NEW ORLEANS — Count on consumers noticing a new listing for added sugars in the Nutrition Facts Label. High-intensity sweeteners and hydrocolloids may help in making sure a low number appears on that listing. Those were key takeaways in a session on sugar reduction held June 5 in New Orleans at IFT19, the Institute of Food Technologists’ annual meeting and food exposition.

The Food and Drug Administration will begin enforcing the mandatory declaration of added sugars on the Nutrition Facts Label on Jan. 1, 2020. Added sugars are sugars that either are added during the processing of foods or are packaged as such.

A nationwide consumer survey from FONA International, Geneva, Ill., found 63% of 300 respondents said they would rethink purchasing a product based on knowing the amount of added sugars, and 18% said they no longer would purchase the product if the amount of added sugars were too high.

FONA International data also showed 56% of consumers said they were eating less sugar than a year before and 42% said they would like to reduce sugar intake. Taste and price were a higher priority than sugar, but barely. When asked what was more important, 52% said price was more important than grams of sugar per serving and 59% said taste was more important than grams of sugar per serving.
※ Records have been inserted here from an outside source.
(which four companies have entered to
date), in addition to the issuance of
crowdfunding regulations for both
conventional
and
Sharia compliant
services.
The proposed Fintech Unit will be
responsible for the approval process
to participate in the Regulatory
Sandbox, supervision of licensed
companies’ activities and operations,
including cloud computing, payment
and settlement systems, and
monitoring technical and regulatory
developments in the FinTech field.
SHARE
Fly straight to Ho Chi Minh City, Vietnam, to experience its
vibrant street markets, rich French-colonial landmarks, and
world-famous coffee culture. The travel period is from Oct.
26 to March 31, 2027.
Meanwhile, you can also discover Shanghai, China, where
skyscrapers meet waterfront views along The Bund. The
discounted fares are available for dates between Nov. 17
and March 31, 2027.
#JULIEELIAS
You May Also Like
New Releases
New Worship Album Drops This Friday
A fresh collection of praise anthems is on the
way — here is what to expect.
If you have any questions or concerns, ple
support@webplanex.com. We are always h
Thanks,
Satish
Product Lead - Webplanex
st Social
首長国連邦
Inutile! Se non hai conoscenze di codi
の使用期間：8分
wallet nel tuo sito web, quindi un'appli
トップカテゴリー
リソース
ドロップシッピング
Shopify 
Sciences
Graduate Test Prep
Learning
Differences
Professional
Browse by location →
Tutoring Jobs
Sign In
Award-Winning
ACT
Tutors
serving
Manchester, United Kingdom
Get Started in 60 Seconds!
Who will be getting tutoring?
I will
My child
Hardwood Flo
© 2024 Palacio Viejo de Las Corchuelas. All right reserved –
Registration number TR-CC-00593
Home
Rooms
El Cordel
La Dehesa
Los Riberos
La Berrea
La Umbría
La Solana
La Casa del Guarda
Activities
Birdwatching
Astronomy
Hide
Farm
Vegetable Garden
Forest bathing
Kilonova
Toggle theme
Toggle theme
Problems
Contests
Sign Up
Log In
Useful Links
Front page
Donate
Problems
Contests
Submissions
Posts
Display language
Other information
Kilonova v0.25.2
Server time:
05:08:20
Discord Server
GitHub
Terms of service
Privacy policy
“But added sugars greatly influence product purchase overall,” said Pamela Oscarson, consumer insights manager for FONA International, at IFT19.

MaryAnne Drake, Ph.D., a professor of food science at North Carolina State University, Raleigh, N.C., has led research on reducing the amount of added sugar in chocolate milk while keeping in the flavor and mouthfeel that children and adults find pleasing.

Both children age 5 to 12 and their parents liked chocolate milk with as little as 12 grams of added sugar per serving. Getting under 10 grams, the objective of the study, required the inclusion of stevia or monk fruit. Using the chocolate milk with 12 grams of added sugar as the control, the researchers found they could replace 25% of the sugar with either stevia or monk fruit without any overall loss in liking of the product. That chocolate milk had 9 grams of added sugar.

“I want to point out that as you start pulling sugar out and you start putting other sweeteners in, you’re going to pay a price for that,” Dr. Drake said in relation to input costs.

Claims of reduced sugar, low carbohydrate and naturally sweetened are attractive to consumers, she said.

“We see desires for these claims across multiple products, whether we’re talking about an indulgent product like ice cream or health and wellness products like protein bars,” Dr. Drake said.

Taking sugar out of products requires finding a way to replace the texture it provides. That’s where hydrocolloids may prove helpful. TIC Gums, White Marsh, Md., a business unit of Ingredion, Inc., has developed a texture system that includes a high-intensity sweetener, stevia, and a hydrocolloid, acacia, said Jigar Rathod, a senior scientist for TIC Gums. The stevia provides the sweetness, and the acacia provides the mouthfeel and body in beverage applications like flavored water, teas, coffee, isotonic beverages, carbonated drinks, juice drinks and instant beverage mixes.